At 9:30 p.m. Monday night, the MTA closed the 4-5-6 trains at Union Square as the first of many evenings fast track switch repairs for lines that, before the COVID-19 pandemic hit this year, moved more people on a daily basis than the Boston and Chicago subways put together.
Now is the perfect time to make the extensive upgrades, MTA Chief Development Officer Janno Lieber said Tuesday, with ridership being lower than it has been in generations, struck down by the pandemic. Once down 90% at the peak of the pandemic, ridership is crawling back upward as the city gradually reopens.
For the rest of August, Lieber says, they will do the work that will not only benefit this line, but many other train lines that rely on the 4-5-6.
“What we’re doing is we’re replacing the switches, those are the rail systems – the infrastructure – that allows our trains to move from the 6 line to the 4-5 line if there is a blockage, for example, that is able to keep the system running. It’s unique to New York and it’s really important to serve our customers and keep them on-time,” Lieber said. “We have to get the work done now, now is our chance.”
The switch repairs to the Lexington Avenue line are within the scope of $2 billion worth of other capital improvements that the MTA is already committed through contractors to complete. The 9:30 p.m. closure period is an extension of the 1 to 5 a.m. closure for systemwide sanitation efforts to restore customer trust that the subways are safe for travel, pandemic be damned.

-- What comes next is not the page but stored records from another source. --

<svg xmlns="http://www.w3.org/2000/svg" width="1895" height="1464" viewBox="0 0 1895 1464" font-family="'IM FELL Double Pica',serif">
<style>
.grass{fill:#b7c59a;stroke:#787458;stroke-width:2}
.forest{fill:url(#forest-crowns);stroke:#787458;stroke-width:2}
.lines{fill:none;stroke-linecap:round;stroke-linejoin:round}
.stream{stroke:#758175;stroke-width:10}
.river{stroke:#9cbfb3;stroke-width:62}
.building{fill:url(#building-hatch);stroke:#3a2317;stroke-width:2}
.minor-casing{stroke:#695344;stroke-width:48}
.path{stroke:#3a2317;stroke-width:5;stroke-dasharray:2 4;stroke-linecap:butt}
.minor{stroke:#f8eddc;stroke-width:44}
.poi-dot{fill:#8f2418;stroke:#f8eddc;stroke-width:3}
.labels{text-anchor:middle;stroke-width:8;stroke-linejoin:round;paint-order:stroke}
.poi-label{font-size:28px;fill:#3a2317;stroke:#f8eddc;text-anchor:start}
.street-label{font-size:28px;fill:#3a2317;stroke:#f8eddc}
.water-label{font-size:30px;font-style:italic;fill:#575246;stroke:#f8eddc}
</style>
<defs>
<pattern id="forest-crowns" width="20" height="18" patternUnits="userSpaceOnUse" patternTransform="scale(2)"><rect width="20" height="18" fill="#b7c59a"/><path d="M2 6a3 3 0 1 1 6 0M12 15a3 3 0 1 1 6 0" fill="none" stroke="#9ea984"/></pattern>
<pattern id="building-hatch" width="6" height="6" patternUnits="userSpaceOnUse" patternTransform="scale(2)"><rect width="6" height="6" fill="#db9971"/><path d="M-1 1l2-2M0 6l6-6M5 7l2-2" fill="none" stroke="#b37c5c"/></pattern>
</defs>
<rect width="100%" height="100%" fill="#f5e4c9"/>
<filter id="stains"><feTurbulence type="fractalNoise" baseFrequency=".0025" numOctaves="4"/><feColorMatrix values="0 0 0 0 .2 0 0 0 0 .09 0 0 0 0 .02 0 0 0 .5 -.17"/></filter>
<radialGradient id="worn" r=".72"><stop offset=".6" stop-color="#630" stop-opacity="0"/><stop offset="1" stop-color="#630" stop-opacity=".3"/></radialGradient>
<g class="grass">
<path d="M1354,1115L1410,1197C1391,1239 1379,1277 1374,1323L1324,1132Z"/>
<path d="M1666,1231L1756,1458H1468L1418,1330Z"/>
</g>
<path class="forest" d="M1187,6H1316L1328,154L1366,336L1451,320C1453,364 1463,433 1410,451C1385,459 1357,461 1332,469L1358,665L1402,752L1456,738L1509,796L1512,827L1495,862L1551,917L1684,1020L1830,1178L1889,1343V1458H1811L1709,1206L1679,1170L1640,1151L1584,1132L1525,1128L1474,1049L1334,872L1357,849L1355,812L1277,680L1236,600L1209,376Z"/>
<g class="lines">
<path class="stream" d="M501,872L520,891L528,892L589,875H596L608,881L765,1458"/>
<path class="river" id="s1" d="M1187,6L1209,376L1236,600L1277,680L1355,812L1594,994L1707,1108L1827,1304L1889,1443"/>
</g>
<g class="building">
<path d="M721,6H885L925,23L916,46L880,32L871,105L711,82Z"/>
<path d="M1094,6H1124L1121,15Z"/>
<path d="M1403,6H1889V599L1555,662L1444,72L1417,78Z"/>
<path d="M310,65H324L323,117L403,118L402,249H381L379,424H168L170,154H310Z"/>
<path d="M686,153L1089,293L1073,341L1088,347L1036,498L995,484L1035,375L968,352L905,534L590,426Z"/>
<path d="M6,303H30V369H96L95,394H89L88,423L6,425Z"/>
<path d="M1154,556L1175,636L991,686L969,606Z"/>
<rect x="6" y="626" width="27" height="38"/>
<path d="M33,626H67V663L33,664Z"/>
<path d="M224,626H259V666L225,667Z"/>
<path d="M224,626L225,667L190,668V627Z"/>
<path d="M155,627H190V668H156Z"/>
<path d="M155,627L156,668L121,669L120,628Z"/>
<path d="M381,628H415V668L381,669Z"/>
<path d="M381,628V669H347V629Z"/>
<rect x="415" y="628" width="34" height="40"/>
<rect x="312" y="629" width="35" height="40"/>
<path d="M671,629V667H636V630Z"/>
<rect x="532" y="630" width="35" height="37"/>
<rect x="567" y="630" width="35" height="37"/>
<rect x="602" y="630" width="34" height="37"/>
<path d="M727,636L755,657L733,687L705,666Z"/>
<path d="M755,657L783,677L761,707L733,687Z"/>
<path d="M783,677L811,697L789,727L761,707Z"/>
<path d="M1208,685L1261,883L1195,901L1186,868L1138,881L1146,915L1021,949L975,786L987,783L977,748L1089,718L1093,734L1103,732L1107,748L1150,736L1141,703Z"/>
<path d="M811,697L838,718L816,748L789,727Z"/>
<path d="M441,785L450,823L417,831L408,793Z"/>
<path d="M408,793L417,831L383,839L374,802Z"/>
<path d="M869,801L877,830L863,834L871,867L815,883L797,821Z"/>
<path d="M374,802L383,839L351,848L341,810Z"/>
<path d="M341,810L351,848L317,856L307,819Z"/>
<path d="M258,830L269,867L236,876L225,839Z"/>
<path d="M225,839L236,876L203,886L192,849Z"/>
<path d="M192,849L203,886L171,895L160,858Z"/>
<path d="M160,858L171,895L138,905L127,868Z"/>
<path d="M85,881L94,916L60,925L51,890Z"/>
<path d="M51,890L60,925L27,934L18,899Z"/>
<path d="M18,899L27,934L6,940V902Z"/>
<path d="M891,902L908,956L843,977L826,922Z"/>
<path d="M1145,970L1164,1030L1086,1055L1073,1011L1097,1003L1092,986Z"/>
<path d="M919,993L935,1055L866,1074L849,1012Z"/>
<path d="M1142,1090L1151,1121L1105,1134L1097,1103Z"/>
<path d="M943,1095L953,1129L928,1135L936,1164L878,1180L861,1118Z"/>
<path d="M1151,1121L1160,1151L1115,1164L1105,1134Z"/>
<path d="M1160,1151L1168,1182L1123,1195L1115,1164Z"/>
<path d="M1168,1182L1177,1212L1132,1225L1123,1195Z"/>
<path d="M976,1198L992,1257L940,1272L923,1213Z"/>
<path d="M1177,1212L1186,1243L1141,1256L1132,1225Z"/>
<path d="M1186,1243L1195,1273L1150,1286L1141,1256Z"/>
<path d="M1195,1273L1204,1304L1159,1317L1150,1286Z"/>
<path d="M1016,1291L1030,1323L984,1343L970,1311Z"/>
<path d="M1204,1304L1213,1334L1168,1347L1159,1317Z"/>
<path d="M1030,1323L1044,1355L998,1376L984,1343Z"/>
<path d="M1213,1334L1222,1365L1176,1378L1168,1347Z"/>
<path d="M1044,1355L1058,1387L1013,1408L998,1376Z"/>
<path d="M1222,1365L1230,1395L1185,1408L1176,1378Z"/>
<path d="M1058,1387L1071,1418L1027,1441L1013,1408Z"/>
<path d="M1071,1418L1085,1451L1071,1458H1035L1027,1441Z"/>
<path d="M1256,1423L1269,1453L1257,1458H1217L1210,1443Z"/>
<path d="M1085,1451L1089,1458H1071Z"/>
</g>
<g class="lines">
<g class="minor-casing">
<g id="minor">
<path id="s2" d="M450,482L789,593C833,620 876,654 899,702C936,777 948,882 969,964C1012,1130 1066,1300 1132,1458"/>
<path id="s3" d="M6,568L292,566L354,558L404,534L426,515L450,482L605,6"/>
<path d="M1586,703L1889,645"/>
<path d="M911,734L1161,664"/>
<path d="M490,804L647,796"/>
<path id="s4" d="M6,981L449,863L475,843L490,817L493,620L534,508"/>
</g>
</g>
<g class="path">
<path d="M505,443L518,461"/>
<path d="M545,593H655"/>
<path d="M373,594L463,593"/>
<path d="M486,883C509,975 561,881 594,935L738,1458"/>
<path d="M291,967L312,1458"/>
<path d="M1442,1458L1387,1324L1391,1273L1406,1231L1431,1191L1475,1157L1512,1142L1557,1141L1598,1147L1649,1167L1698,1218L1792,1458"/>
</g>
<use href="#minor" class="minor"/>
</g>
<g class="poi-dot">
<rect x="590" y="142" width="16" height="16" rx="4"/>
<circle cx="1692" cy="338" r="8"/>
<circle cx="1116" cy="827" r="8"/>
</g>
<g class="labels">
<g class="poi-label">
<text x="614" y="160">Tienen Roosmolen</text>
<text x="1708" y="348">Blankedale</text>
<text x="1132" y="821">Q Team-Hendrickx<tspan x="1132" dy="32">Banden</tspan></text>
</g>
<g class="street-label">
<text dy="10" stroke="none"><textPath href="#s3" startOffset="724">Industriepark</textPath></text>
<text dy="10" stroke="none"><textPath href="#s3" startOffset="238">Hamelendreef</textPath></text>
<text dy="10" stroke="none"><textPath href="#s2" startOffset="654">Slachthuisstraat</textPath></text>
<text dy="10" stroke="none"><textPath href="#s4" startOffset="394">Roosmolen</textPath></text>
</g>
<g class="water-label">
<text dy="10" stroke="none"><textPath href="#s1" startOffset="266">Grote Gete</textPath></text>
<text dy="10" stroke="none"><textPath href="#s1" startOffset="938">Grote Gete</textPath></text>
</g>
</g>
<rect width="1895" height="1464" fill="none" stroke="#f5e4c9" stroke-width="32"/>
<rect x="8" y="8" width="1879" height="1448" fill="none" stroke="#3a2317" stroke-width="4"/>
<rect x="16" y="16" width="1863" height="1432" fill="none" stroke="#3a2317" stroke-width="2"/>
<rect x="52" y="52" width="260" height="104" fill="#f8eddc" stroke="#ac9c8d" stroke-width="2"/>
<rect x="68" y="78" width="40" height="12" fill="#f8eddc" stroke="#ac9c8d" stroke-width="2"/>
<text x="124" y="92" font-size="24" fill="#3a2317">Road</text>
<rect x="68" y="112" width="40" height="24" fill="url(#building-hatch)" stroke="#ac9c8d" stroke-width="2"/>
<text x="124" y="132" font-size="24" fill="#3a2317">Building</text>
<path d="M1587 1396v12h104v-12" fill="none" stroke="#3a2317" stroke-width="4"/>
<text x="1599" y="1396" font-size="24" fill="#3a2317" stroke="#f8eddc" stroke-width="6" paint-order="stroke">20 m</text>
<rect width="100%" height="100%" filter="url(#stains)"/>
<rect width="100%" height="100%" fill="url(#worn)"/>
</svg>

“We’re actually rebuilding the structure of the Eastern Parkway Station in Brooklyn all because we have it shutdown now, we can work done all over the line,” Lieber added. “We have 300 plus construction projects already ongoing that are fully funded, we have work to do that we’re going to continue for some time. The challenge is that you can’t commit to any new projects. All the ADA stations, accessibility projects, some of the re-signaling projects we wanted to do, a whole lot of other work that’s now on hold until we see that Washington is going to step up and help us to solve this budget crisis.”
The MTA has received $4 billion from the federal government through the CARES Act in April and still needs an additional infusion for the same amount in a stimulus bill that has stalled on Capitol Hill.

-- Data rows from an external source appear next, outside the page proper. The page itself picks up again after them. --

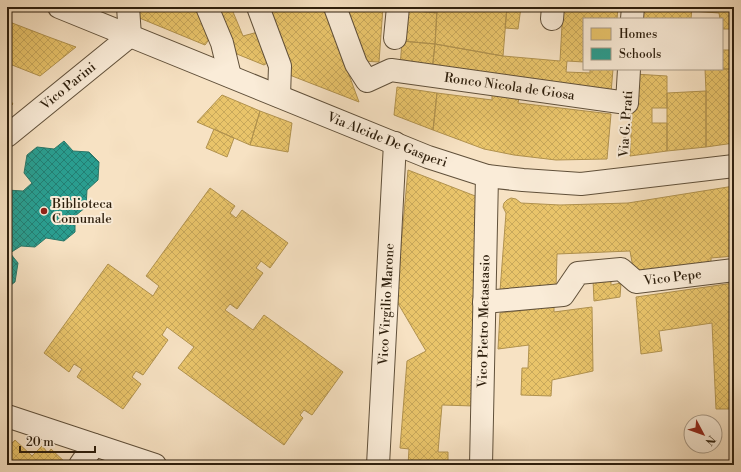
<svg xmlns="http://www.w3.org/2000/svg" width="741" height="472" viewBox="0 0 741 472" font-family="'Libre Bodoni',serif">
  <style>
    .homes { fill: url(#homes-cross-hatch); stroke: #b1924e }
    .schools { fill: url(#schools-cross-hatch); stroke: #2b7768 }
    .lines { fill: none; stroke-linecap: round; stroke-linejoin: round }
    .minor-casing { stroke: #60503a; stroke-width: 24 }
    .tertiary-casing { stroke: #60503a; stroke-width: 24 }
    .path { stroke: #2e1f0d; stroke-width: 2.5; stroke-dasharray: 1 2; stroke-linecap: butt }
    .minor { stroke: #faecd8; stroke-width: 22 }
    .tertiary { stroke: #faecd8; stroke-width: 22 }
    .poi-dot { fill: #8f2418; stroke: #faecd8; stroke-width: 1.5 }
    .labels { text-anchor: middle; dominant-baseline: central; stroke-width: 4; stroke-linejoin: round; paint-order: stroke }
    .street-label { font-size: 13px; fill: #2e1f0d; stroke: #faecd8 }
    .poi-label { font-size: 13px; fill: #2e1f0d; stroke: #faecd8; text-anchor: start }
  </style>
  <defs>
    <pattern id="homes-cross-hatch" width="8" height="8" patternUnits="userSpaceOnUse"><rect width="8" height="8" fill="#e9c46a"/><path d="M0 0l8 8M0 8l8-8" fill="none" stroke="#c8a85b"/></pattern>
    <pattern id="schools-cross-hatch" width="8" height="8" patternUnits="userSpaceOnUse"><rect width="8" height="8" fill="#2a9d8f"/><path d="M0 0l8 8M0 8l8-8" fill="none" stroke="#247f73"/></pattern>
  </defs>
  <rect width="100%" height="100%" fill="#f7e2c3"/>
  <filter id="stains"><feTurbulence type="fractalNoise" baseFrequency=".005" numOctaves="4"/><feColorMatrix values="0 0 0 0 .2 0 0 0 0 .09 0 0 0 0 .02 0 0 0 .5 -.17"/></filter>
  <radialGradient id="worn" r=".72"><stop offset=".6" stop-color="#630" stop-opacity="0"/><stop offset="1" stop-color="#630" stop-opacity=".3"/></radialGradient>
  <path class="homes" d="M133 7H198L211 37 205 45 137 17Z
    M210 7H231L243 36 258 32 269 62 264 65 227 50Z
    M263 7H324L359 102 287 74Z
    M343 7H383L379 62 362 61Z
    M407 7H437V13L406 10Z
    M437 7H507L503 56 435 44Z
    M507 7H543L542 9 521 7 518 29 505 28Z
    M563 7H618L617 19H584V62L567 61 566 72 590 73V69H613L611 93 432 71 435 44 503 56 560 61Z
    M640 7H692L691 19H639Z
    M692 7H734V29H722V19H720L719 13 692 11Z
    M406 10 437 13 435 44 402 41Z
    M7 21 46 36 76 47 40 76 7 63Z
    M402 41 435 44 432 71 400 67Z
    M722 50H734V69H722Z
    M705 69H734V143L706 147V91Z
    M634 74 667 76V108H652V123H667V151L630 156Z
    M397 87 437 93 433 130 394 115Z
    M492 90 520 93 518 103 611 114 607 159 556 160 514 155 484 149 433 130 437 93 492 100Z
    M706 91V147L667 151V93Z
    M222 95 260 111 250 145 197 122Z
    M7 96 13 104 7 109Z
    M260 111 292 123 288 152 250 145Z
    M214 129 234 138 227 157 206 148Z
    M408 170 483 199 474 406 442 405 438 452H448V465H408L409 449 400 448 407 361 426 351 396 300Z
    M734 186V256L711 258V264L634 273 630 251 557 254 556 287 500 291 506 213 503 207 504 203 507 200 511 198 516 199 521 203 560 205 628 203Z
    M210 188 235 206 230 213 236 218 242 210 288 243 270 268 261 261 256 268 263 273 237 309 230 304 225 310 253 330 264 315 343 372 312 415 304 410 300 415 303 418 284 445 178 368 194 347 167 327 162 335 168 340 143 375 136 371 132 377 141 384 123 409 77 377 82 369 74 364 69 372 44 353 108 264 153 296 159 286 146 276Z
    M593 280H611V285L621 283 620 297 594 301Z
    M734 283V409H716L712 323 659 331 662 351 641 354 636 297Z
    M554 305V312L592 307 593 371 552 380 551 396 521 395 522 368H528L529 345 498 349 500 313 536 309V306Z
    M15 440 32 456 42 446 48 453 51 449 68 465H7V448Z"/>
  <path class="schools" d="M64 141 73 151 89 152 99 162 98 180 87 190 86 207 75 216V232L64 241 46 238 35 247 21 246 10 253 18 263 15 282 7 288V190L23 191 32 183 24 173 27 155 37 147 54 149Z"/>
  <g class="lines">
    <defs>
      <g id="minor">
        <path d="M207 7 222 43 230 76"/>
        <path d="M258 7 280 66 279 96"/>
        <path id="s1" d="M335 7 356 64 367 81 391 70 627 103 629 69"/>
        <path d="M552 19 553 7"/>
        <path d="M632 19 633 7"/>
        <path d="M395 38 398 7"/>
        <path id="s2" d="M7 136 130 36 128 7"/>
        <path id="s3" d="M484 302 563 295 578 273 621 269 636 282 734 270"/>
        <path d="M7 416 155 465"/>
        <path d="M80 465 94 445"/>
        <path id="s4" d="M378 465 395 143"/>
        <path id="s5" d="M481 465 487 176"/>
      </g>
      <g id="tertiary">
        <path id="s6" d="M59 7 428 157 487 176 523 180 581 184 734 166"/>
      </g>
    </defs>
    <use href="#minor" class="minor-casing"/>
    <use href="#tertiary" class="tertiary-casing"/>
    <path class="path" d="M624 156 625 127"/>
    <use href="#minor" class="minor"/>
    <use href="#tertiary" class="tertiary"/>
  </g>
  <circle class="poi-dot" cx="44" cy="211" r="4"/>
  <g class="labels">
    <g class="street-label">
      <text stroke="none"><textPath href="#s2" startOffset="79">Vico Parini</textPath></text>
      <text stroke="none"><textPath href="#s1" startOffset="227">Ronco Nicola de Giosa</textPath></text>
      <text transform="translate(626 124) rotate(-86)">Via G. Prati</text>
      <text stroke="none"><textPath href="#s6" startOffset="354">Via Alcide De Gasperi</textPath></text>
      <text stroke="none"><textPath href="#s3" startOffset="206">Vico Pepe</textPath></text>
      <text stroke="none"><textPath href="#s4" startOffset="161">Vico Virgilio Marone</textPath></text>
      <text stroke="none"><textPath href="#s5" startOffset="144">Vico Pietro Metastasio</textPath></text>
    </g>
    <g class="poi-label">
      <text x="52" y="204">Biblioteca<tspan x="52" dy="15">Comunale</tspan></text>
    </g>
  </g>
  <rect width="741" height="472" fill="none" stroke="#f7e2c3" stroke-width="24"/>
  <rect x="8" y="8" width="725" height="456" fill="none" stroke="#2e1f0d" stroke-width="2"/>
  <rect x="12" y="12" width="717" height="448" fill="none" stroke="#2e1f0d"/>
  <rect x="583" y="18" width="140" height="52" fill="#faecd8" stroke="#a89a87"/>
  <rect x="591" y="28" width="20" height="12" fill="#e9c46a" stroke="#a89a87"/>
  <text x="619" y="38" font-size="12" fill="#2e1f0d">Homes</text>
  <rect x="591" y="48" width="20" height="12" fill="#2a9d8f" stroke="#a89a87"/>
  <text x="619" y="58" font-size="12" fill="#2e1f0d">Schools</text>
  <g transform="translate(703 434) rotate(131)"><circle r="19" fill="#faecd8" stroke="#a89a87"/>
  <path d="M0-3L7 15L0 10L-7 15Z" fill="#8f2418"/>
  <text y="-6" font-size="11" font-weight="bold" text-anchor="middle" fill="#2e1f0d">N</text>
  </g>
  <path d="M20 446v6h75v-6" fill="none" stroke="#2e1f0d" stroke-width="2"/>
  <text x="26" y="446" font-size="12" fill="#2e1f0d" stroke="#faecd8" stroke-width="3" paint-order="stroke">20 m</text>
  <rect width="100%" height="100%" filter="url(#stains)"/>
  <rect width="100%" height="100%" fill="url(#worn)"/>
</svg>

The additional $4 billion needed will help the MTA with operations throughout the rest of 2020, but deficits still mount as ridership is slow to return.
The 7 train or Grand Central Shuttle at 42nd Street can help commuters get between Brooklyn and Midtown Manhattan link up with other north-south routes during the closure period while a crosstown bus at 59th Street is also available, a message the MTA’s Chief Customer Officer Sarah Meyer has been working to spread.